Todo cambió en la primavera de 2004. Durante una semana se produjeron duros enfrentamientos entre el Comando Vermelho, los Amigos dos Amigos y la policía. Las dos bandas se disputaban el control de la zona y el barrio se paralizó, los colegios cerraron y aquellos que pudieron se encerraron en casa. Los padres de João no gozaron de ese privilegio, debían acudir a la mansión cada día. Una mañana sin poder evitarlo se encontraron en el epicentro de un tiroteo. Aunque su padre hizo todo lo posible para proteger a su esposa no pudo impedir que la madre de João muriera víctima del fuego cruzado entre las bandas y la policía.

La vida de João evidentemente cambió, el dolor que sentía superaba los límites de la comprensión de un chaval de nueve años. Su padre perdió el empleo. Los señores de la mansión consideraron que si su mujer había muerto en un tiroteo debía ser porque estaban involucrados en algún negocio relacionado con el tráfico de drogas y lo despidieron. El padre se desesperó, pero un vecino le recomendó en la fábrica en la que trabajaba y le contrataron.

Tenía que trabajar muchas horas así que João empezó a pasar más tiempo solo. El odio que sentía hacia los asesinos de su madre era cada vez mayor. Con algunas maderas, unos clavos y un poco de pintura construyó una pistola con la que "jugaba" a vengar la muerte de su madre. Se escondía por las callejuelas y buscaba narcos para "matarlos". Un día le descubrieron, les hizo mucha gracia y le dejaron disparar con una pistola de verdad. Estuvo a punto de matar a quien le había prestado la pistola, pero tuvo miedo, pensó que debía practicar un poco más.

Se obsesionó, dejó de jugar a futbol con sus amigos y empezó a suspender en el colegio. Su padre no podía prestarle mucha atención y no se dio cuenta de todo esto. Un día João andaba siguiendo a un narco con su pistola de madera y, sin querer, topó con un señor que tenía cara de buena persona. Ese señor se presentó, se llamaba Lino dos Santos Filho y le dijo que esa pistola que llevaba estaba muy bien hecha. João, sin darse cuenta, le explicó su historia a ese agradable señor que seguramente supo hacerle las preguntas adecuadas en el instante preciso. Después de charlar largo y tendido Lino le pidió que le acompañara a un hermoso lugar.

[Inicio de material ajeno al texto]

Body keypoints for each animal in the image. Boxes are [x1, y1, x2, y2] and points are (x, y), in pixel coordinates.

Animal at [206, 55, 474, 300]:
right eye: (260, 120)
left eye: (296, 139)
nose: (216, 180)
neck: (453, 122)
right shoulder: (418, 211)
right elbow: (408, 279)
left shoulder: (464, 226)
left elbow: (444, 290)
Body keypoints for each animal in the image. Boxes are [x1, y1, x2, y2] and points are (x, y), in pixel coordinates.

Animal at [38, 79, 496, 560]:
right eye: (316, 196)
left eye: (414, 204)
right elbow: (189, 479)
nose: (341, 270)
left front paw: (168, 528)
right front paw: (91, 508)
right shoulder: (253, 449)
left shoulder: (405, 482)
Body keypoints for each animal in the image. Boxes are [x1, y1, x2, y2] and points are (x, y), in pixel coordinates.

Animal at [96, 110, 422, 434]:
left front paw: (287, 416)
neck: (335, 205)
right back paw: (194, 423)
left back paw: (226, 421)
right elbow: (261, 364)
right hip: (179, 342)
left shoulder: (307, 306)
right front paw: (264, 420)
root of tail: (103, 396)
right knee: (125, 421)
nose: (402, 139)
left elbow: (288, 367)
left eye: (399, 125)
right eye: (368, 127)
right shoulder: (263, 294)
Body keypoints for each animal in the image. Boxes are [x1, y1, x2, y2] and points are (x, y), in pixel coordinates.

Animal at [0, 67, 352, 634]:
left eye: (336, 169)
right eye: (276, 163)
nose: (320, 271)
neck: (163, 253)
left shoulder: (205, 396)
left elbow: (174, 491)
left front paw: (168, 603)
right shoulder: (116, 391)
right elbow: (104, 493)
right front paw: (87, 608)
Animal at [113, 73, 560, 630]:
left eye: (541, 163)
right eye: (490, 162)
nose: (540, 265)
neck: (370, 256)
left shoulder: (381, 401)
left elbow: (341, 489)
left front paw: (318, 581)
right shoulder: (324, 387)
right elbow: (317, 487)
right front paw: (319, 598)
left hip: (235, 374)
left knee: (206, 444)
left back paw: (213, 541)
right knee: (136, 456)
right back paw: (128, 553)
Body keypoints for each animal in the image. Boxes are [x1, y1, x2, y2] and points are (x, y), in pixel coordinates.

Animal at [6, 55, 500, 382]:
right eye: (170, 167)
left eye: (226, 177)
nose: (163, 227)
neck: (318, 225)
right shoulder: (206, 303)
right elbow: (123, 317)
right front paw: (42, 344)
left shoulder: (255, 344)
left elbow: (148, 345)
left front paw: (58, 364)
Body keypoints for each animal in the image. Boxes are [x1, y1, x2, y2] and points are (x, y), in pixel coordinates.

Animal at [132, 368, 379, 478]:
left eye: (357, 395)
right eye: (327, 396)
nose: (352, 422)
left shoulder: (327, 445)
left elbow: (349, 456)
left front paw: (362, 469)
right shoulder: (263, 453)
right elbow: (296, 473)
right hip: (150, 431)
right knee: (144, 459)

Cuando llegaron a João le encantó. Estaba lleno niños, algunos absortos en sus tareas escolares y otros pintando y haciendo manualidades. Le apeteció quedarse. Estaba casi sentado cuando Tio Lino –que era como le llamaban los muchachos– lo detuvo y le señaló un mural que presidía una de las paredes. João leyó: "Troque uma arma por um pincel".

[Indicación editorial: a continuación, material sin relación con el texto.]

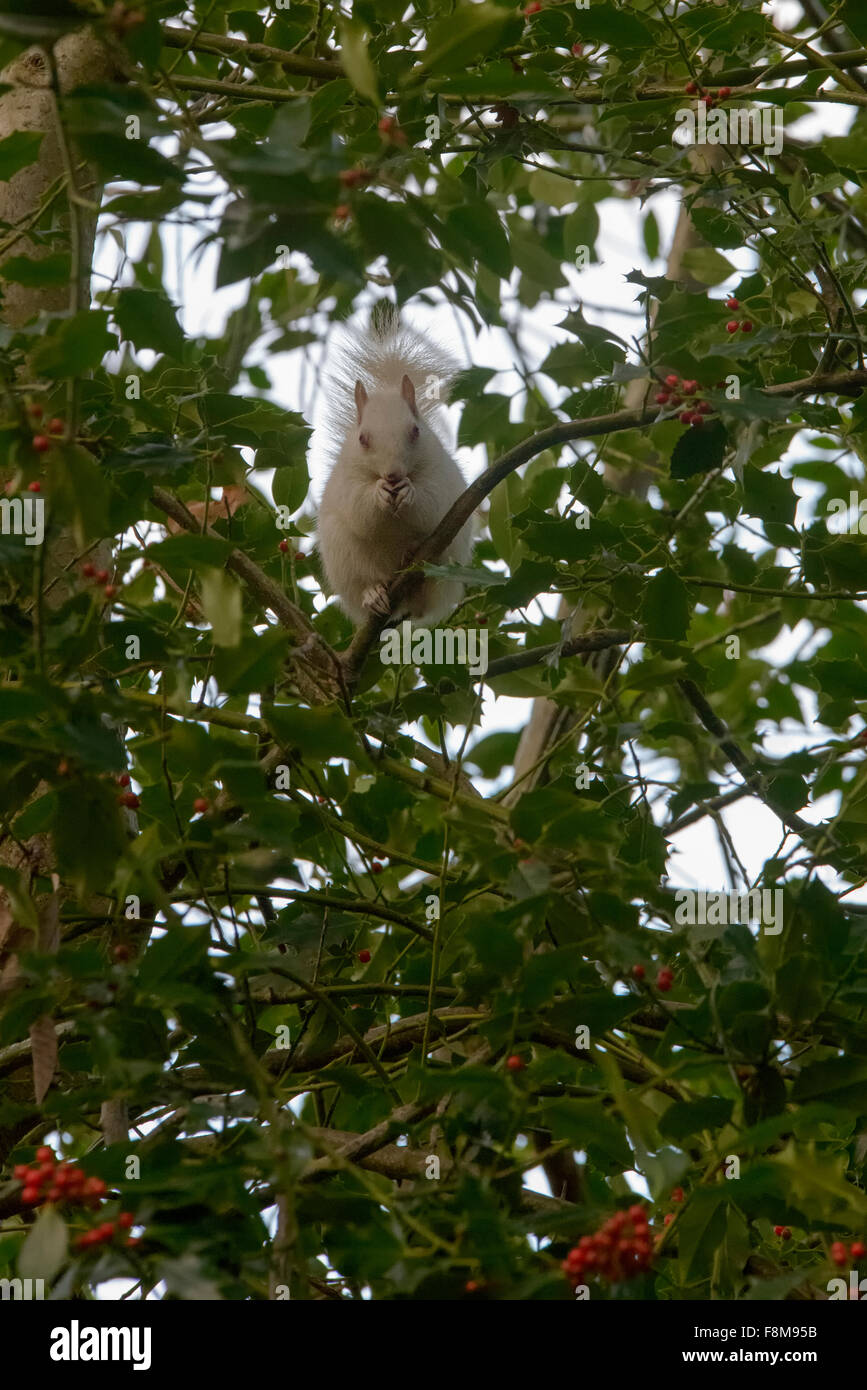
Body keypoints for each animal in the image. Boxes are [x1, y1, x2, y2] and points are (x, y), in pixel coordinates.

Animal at [316, 303, 473, 626]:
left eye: (415, 431)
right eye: (362, 439)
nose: (392, 475)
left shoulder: (439, 472)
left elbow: (433, 504)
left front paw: (410, 492)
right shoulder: (347, 479)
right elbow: (359, 510)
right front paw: (377, 493)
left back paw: (412, 556)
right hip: (344, 557)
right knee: (364, 582)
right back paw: (373, 594)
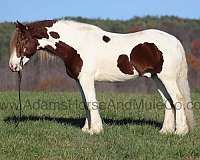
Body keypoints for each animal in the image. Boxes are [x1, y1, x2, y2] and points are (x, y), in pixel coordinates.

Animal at [9, 20, 194, 135]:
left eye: (22, 41)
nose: (12, 66)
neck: (77, 45)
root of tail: (175, 41)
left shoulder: (86, 79)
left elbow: (92, 103)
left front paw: (96, 130)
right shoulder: (79, 81)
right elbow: (86, 103)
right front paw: (86, 129)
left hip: (167, 78)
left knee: (178, 99)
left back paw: (180, 132)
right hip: (156, 78)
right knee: (168, 101)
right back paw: (165, 131)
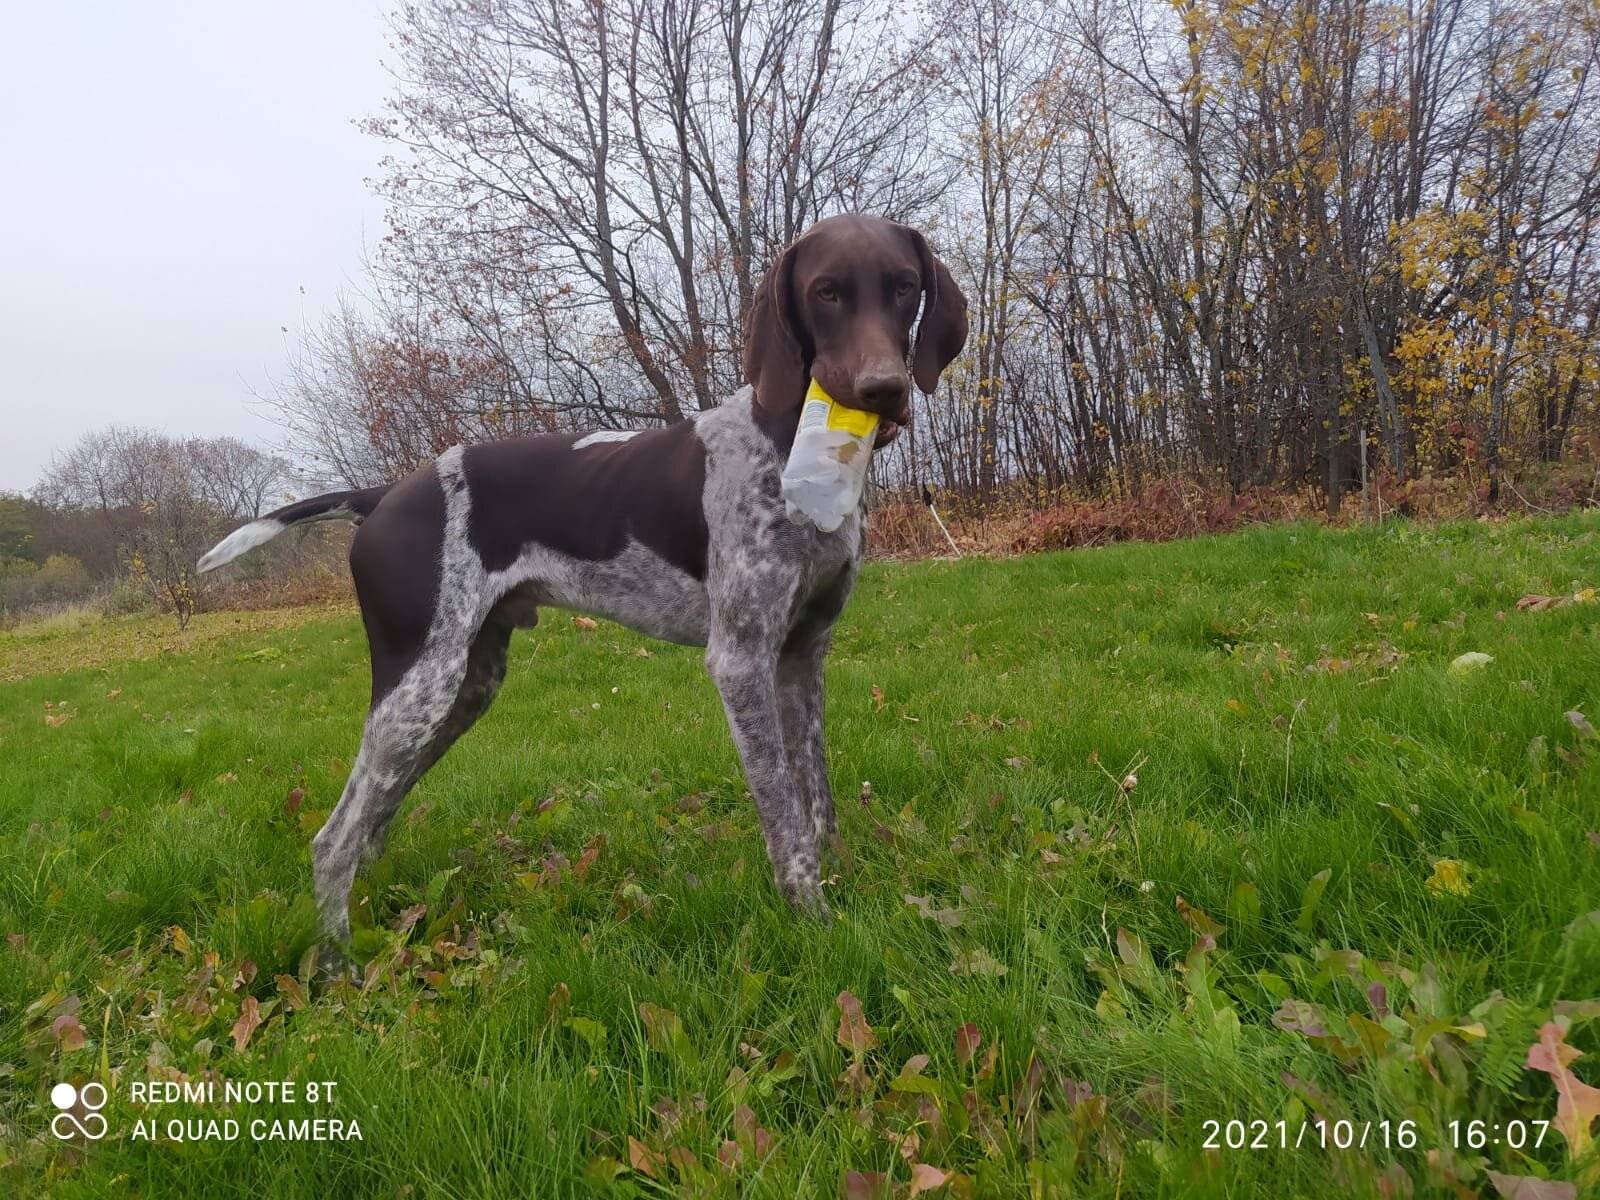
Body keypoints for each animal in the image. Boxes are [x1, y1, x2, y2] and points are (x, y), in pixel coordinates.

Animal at [195, 214, 966, 966]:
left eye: (903, 286)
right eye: (825, 292)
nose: (883, 389)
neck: (794, 449)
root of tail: (381, 494)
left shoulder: (803, 656)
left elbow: (819, 797)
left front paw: (846, 884)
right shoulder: (741, 661)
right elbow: (784, 815)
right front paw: (814, 922)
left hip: (464, 688)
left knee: (373, 823)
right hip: (418, 685)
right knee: (334, 839)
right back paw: (336, 967)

Mientras Tio Lino destruía la pistola de madera a martillazos a él se le escapó una lágrima. Sentía que estaba renunciando a vengar la muerte de su madre.
–Tu madre estaría muy orgullosa de ti– le dijo como si le hubiera leído el pensamiento–, anda dibújale algo para que pueda verlo desde el cielo– le propuso mientras le daba un pincel.

João ahora tiene quince años y ayuda a Tio Lino con los más pequeños. A veces ve a niños con pistolas por las calles y le entristece enormemente pensar qué habría sido de él si no hubiera tropezado con ese afable señor.

Rocinha no es un lugar perfecto, pero cada día son más las personas que como Tio Lino –un personaje real y comprometido– luchan por hacer de su barrio un lugar mejor. João – un personaje ficticio, pero probable– se siente orgulloso de haber nacido aquí y le satisface saber que él ha colaborado en engrosar las estadísticas que denotan que en Rocinha se está consiguiendo avanzar hacia un futuro esperanzador.